- A FIA vai avaliar, após o GP do Canadá, quais fabricantes de motores na F1 podem receber auxílios pelo ADUO (Oportunidades Adicionais de Desenvolvimento e Atualização).
- O diretor de monopostos, Nikolas Tombazis, explicou que o ADUO oferece condições especiais a montadoras, não uma carta técnica.
- O ADUO não é mecanismo de equilíbrio de performance; é um afrouxamento do teto de gastos que permite desenvolvimento extra para fabricantes dentro de critérios definidos.
- Equipes que ficarem 2% ou mais atrás da melhor fornecedora poderão ganhar permissões excepcionais para mais testes e atualizações, além de reajuste no teto de gastos.
- Mesmo com o ADUO, o objetivo é que cada fabricante ainda construa o melhor motor para vencer; a medida não concede vantagens automáticas.
A Federação Internacional de Automobilismo (FIA) detalhou o funcionamento do ADUO, o Additional Development and Upgrade Opportunities, criado para buscar equilíbrio entre os fabricantes de motores na F1. A análise acontece após o GP do Canadá, em 24 de maio, para definir quais montadoras podem receber o apoio.
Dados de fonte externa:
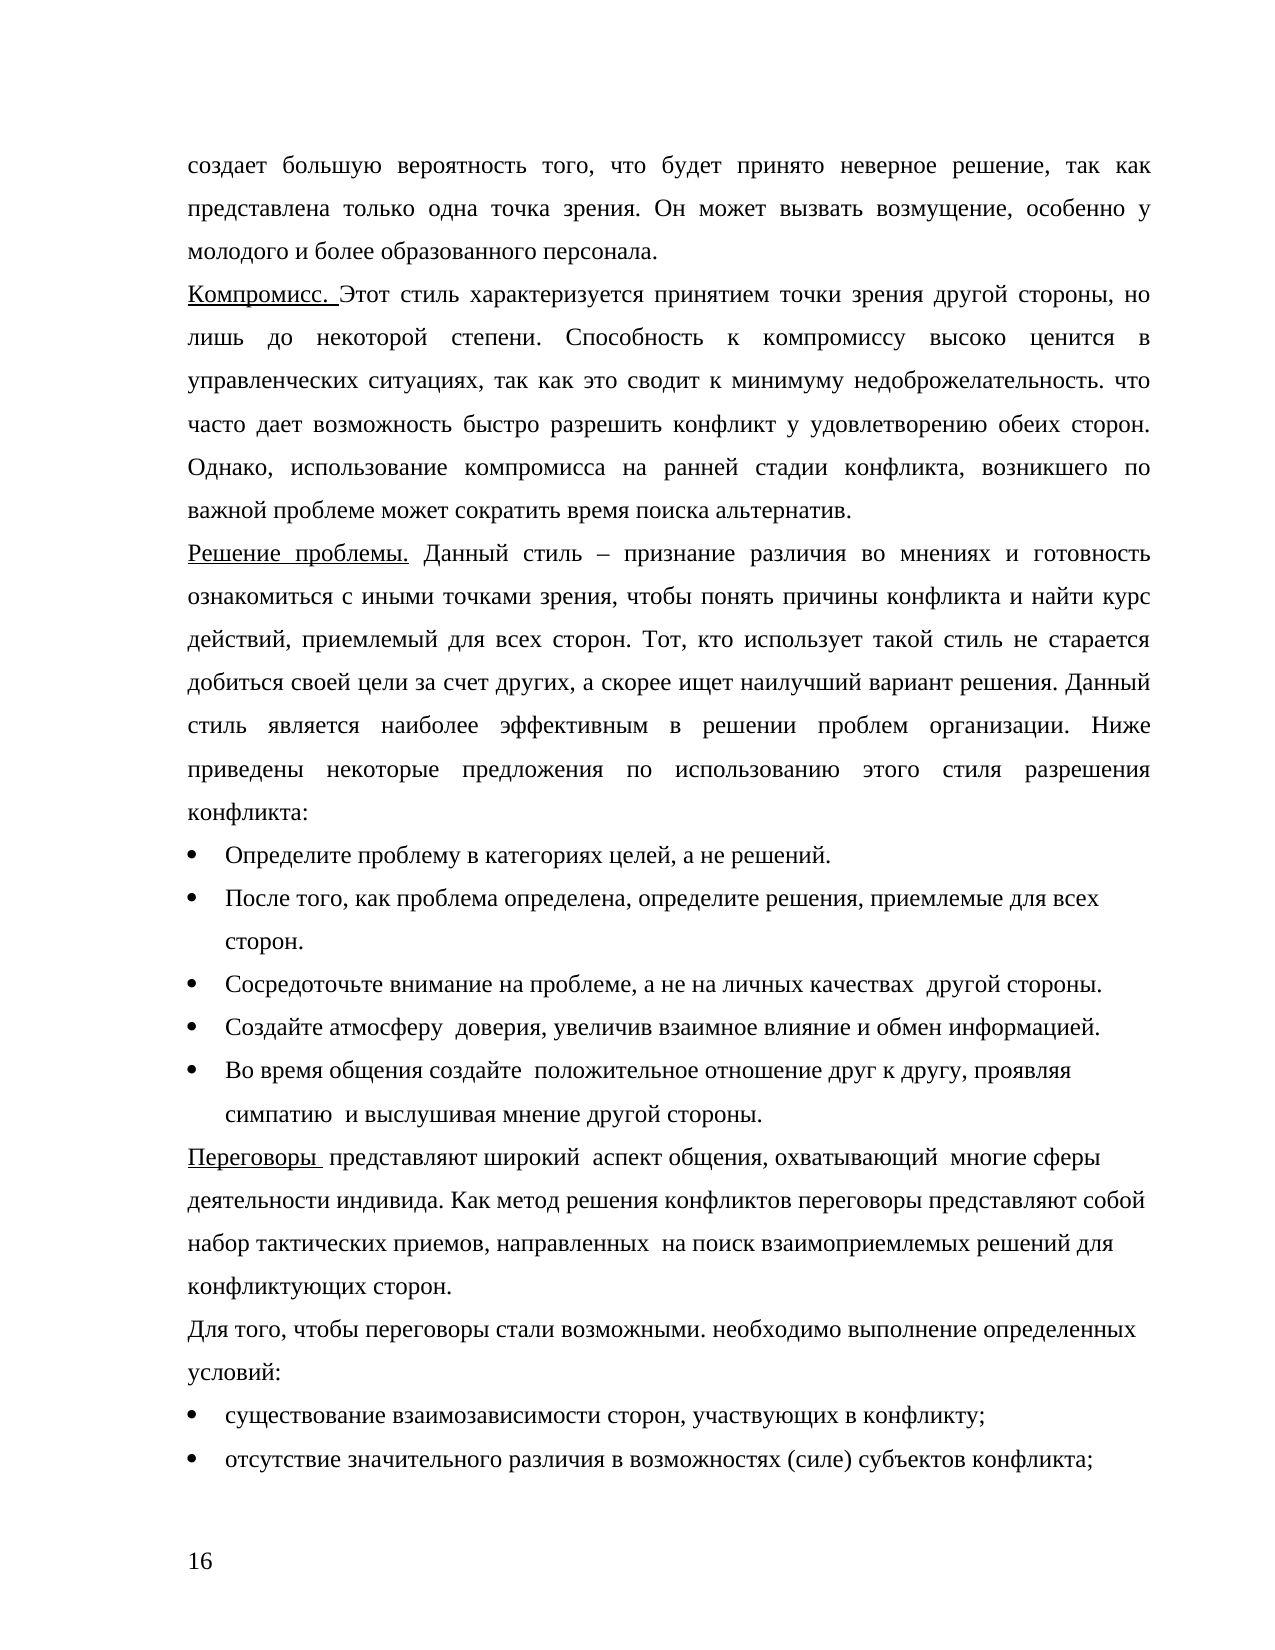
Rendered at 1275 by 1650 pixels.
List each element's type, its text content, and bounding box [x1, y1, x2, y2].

O diretor de monopostos da FIA, Nikolas Tombazis, explicou que o ADUO não é uma fórmula mágica. Trata-se de condições especiais para algumas montadoras, não uma carta técnica. A ideia é permitir desenvolvimento adicional dentro dos limites do regulamento.
Segundo a FIA, equipes com 2% ou mais de defasagem em relação à líder podem receber permissões para mais testes e atualizações, além de um ajuste no teto de gastos. O objetivo é manter o equilíbrio, sem alterar o desempenho de forma automática.
Tombazis reforçou que o ADUO não representa aumento de fluxo de combustível nem adição de lastro. O mecanismo oferece margem de manobra para evoluir a potência, desde que dentro das regras técnicas.
A ampliação de benefícios do ADUO ocorre em um contexto de mudanças regulatórias técnicas para a F1. A FIA atua para evitar distorções na competição e garantir que o desenvolvimento seja realizado de forma criteriosa e transparente.
A iniciativa busca, ainda, assegurar que fabricantes com dificuldades possam acompanhar o ritmo das equipes de ponta, sem comprometer o equilíbrio competitivo da temporada. A avaliação sobre elegibilidade seguirá critérios técnicos definidos pela entidade.